What computational tools are most useful for analyzing C. maltosa RPS13 structure and function?

Computational analysis of C. maltosa RPS13 requires a suite of bioinformatic tools addressing different aspects of protein structure and function. For primary sequence analysis, BLAST and CLUSTAL Omega enable identification of homologs and multiple sequence alignments to reveal conserved regions across species. Phylogenetic analysis tools such as MEGA, PhyML, or MrBayes can construct evolutionary trees to place C. maltosa RPS13 in proper evolutionary context within the Candida genus and broader fungal kingdom. Structure prediction through homology modeling using SWISS-MODEL, Phyre2, or I-TASSER produces three-dimensional models based on known structures of RPS13 from other organisms, which can be visualized and analyzed using PyMOL or UCSF Chimera.
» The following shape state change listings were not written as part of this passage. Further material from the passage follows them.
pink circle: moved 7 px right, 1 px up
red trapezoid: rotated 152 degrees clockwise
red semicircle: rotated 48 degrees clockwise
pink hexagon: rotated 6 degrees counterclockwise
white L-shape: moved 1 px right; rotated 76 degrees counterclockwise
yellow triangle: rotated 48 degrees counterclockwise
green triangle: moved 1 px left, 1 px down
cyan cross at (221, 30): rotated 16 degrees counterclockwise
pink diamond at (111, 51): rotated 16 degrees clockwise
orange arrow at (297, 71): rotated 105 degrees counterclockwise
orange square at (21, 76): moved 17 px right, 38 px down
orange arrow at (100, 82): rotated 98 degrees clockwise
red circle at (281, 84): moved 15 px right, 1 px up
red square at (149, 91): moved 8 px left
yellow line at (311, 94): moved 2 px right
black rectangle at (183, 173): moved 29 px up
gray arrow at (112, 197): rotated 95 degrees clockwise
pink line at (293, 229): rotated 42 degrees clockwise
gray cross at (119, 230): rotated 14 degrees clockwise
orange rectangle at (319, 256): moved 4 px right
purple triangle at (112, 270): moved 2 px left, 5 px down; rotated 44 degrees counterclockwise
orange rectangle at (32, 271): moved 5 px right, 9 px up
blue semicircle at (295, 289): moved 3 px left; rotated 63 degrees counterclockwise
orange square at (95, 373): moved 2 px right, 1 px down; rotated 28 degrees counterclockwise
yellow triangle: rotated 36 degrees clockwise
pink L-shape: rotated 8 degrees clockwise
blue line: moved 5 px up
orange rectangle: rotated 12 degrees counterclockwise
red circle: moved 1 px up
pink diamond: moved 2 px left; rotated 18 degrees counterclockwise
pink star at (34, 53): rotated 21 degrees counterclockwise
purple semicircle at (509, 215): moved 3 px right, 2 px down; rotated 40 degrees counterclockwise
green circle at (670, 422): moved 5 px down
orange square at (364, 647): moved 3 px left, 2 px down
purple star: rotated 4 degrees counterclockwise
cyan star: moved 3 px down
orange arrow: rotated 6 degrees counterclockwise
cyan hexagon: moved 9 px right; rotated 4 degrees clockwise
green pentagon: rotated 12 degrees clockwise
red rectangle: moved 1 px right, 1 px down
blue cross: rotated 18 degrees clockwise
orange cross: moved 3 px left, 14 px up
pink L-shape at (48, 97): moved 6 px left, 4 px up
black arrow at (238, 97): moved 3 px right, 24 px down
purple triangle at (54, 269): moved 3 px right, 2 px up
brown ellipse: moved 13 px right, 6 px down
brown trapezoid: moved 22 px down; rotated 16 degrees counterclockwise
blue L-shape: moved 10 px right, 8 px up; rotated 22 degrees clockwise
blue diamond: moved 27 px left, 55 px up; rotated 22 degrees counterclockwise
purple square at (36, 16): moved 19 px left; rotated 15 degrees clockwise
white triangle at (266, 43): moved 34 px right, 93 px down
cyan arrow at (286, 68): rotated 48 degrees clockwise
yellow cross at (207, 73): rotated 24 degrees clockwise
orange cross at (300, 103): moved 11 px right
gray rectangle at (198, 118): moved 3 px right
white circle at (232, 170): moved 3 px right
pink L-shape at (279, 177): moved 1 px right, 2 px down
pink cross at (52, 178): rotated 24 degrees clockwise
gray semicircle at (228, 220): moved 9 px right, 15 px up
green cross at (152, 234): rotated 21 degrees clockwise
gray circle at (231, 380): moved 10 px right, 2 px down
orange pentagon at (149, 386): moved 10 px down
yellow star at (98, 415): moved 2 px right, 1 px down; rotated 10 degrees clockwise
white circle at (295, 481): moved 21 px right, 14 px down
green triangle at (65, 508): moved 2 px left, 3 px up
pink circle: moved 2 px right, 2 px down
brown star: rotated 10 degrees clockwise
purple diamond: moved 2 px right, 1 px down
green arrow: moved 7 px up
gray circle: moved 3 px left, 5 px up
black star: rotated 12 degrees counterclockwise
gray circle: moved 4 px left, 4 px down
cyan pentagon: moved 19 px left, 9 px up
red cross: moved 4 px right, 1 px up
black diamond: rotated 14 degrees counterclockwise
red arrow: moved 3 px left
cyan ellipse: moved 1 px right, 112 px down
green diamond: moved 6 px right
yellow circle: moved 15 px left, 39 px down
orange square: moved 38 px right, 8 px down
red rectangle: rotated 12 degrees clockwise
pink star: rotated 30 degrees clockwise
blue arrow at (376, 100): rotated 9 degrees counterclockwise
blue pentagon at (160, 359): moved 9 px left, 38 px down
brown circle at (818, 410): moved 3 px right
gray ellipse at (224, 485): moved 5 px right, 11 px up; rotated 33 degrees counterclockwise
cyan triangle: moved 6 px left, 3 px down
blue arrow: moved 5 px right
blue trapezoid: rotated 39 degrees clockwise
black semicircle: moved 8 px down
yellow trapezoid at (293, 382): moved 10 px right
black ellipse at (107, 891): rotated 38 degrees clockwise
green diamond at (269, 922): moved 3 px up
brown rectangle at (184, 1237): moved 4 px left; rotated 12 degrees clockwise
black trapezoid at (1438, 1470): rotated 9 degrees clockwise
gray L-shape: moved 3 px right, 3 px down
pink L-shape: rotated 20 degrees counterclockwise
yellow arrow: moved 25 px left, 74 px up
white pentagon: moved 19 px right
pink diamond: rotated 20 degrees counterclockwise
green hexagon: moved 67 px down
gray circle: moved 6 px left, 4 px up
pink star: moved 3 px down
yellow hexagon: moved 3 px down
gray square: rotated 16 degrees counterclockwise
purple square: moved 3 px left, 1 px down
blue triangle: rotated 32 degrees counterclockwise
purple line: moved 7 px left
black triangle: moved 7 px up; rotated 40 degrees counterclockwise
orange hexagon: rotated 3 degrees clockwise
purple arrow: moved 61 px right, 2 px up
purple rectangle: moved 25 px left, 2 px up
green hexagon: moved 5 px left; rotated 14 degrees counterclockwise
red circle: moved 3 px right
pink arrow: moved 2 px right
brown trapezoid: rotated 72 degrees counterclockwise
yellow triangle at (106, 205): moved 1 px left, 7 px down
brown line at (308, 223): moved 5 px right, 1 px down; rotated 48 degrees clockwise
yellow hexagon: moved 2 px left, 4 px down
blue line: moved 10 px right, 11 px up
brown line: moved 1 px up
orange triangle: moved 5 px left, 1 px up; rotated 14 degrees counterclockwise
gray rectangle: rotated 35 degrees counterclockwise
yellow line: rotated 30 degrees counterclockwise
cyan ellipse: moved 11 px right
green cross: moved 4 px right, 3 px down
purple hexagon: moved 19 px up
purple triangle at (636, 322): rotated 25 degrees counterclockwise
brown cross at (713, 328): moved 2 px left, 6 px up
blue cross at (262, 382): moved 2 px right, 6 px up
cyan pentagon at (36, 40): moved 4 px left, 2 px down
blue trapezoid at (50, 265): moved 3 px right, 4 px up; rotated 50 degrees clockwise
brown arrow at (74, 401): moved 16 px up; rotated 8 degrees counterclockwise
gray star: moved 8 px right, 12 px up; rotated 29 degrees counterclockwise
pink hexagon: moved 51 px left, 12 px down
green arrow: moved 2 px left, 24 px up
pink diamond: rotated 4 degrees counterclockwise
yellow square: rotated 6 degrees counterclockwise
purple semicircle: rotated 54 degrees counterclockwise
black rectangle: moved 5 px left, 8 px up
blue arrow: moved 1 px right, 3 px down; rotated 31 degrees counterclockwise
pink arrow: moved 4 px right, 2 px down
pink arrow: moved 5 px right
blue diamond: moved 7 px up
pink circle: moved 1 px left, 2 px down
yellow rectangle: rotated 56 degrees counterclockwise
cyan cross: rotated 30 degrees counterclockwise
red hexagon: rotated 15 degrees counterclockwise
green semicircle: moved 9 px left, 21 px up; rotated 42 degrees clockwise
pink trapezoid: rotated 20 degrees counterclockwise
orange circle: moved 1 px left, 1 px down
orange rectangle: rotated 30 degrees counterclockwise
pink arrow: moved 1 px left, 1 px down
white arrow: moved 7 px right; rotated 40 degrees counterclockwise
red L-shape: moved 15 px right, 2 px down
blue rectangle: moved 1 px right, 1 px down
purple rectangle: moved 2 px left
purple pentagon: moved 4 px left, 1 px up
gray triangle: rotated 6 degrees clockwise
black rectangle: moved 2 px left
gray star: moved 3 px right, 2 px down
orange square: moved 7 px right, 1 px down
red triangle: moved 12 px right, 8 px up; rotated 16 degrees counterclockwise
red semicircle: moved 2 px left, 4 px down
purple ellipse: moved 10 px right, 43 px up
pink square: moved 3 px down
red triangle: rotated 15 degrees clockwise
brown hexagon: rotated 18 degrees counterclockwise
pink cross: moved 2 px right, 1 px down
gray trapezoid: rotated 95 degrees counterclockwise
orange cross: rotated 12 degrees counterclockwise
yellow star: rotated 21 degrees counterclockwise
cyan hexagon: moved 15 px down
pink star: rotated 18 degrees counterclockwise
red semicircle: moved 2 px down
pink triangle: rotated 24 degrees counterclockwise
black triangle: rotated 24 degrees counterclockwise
For RNA-binding site prediction, tools such as BindN, RBPmap, and catRAPID identify potential nucleic acid interaction surfaces based on amino acid composition, charge distribution, and structural features. Molecular dynamics simulations using GROMACS or AMBER can provide insights into the dynamic behavior of C. maltosa RPS13, particularly its interactions with RNA and other ribosomal components. Functional domain analysis using InterPro, Pfam, or SMART identifies conserved domains and their potential roles. Codon usage analysis tools are valuable for optimizing heterologous expression of C. maltosa RPS13 in various expression systems. Sequence-based prediction of post-translational modifications using NetPhos, UbPred, or GPS helps identify potential regulatory sites affecting protein function. Integrating these computational approaches provides a comprehensive understanding of C. maltosa RPS13 that guides experimental design and interpretation of results in the broader context of ribosomal protein biology and fungal evolution.